▸ **WHAT YOU WILL DO**
Filter this data down to the lines that hold "wrist", and copy them.

▸ **DATA**

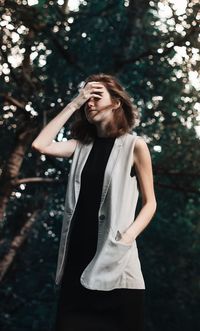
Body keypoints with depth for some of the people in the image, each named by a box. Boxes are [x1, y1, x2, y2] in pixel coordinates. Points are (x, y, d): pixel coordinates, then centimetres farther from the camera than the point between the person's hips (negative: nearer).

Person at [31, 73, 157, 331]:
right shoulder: (82, 145, 12)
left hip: (113, 256, -4)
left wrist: (128, 237, -16)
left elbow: (149, 203, 1)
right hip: (77, 252, 4)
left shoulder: (134, 146, 0)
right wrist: (73, 104, 0)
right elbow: (40, 145, -3)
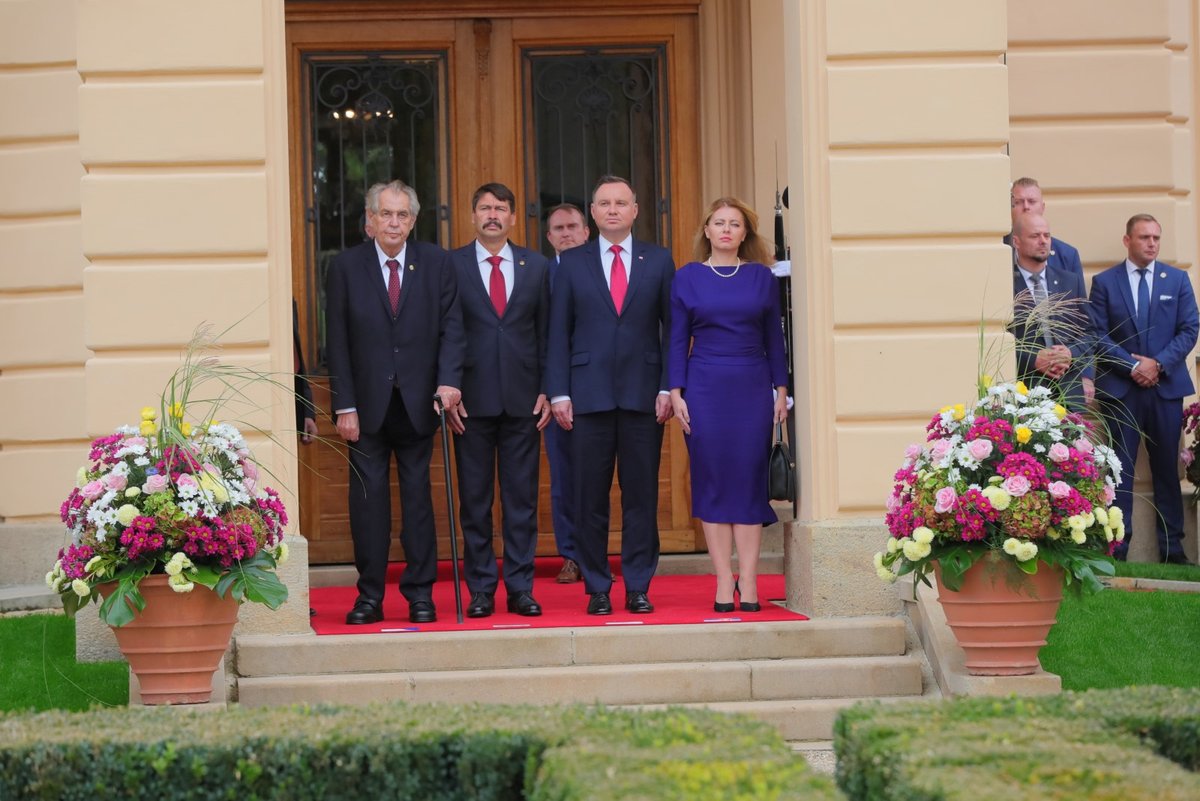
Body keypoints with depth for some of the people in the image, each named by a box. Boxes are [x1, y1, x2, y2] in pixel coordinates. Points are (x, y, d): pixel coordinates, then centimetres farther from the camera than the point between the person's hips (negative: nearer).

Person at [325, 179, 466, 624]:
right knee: (368, 499, 1)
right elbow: (337, 342, 0)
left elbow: (451, 327, 0)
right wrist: (344, 405, -6)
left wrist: (448, 380, -16)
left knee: (418, 497, 5)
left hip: (418, 403, 0)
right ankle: (370, 596, 7)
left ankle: (419, 593, 11)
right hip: (367, 404, 0)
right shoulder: (346, 266, 2)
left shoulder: (437, 263, 4)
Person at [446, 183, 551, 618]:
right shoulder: (450, 266, 3)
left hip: (522, 399, 2)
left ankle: (521, 589, 10)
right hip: (472, 399, -1)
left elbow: (546, 332, 10)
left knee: (522, 499, 4)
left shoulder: (536, 266, 10)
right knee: (474, 501, 3)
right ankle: (480, 590, 9)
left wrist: (547, 390, 2)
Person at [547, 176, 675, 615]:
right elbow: (558, 332, 6)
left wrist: (667, 388, -3)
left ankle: (638, 587, 9)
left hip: (643, 394, 0)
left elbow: (672, 328, 7)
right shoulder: (572, 263, 8)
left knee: (641, 495, 2)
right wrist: (558, 393, -2)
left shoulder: (659, 260, 9)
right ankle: (597, 588, 8)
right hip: (589, 394, 0)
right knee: (590, 496, 1)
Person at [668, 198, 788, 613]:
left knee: (749, 480, -1)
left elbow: (774, 337, 9)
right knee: (712, 481, -1)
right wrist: (675, 393, -3)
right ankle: (724, 582, 2)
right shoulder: (688, 277, 5)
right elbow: (678, 340, 4)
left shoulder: (761, 277, 7)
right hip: (705, 388, -1)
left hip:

▸ **SOLUTION TO THE PROBLEM**
left wrist: (128, 237, -16)
right wrist: (73, 104, 0)
right wrist: (344, 405, -6)
left wrist: (448, 380, -16)
left wrist: (547, 390, 2)
left wrist: (667, 388, -3)
right wrist: (558, 393, -2)
right wrist: (675, 393, -3)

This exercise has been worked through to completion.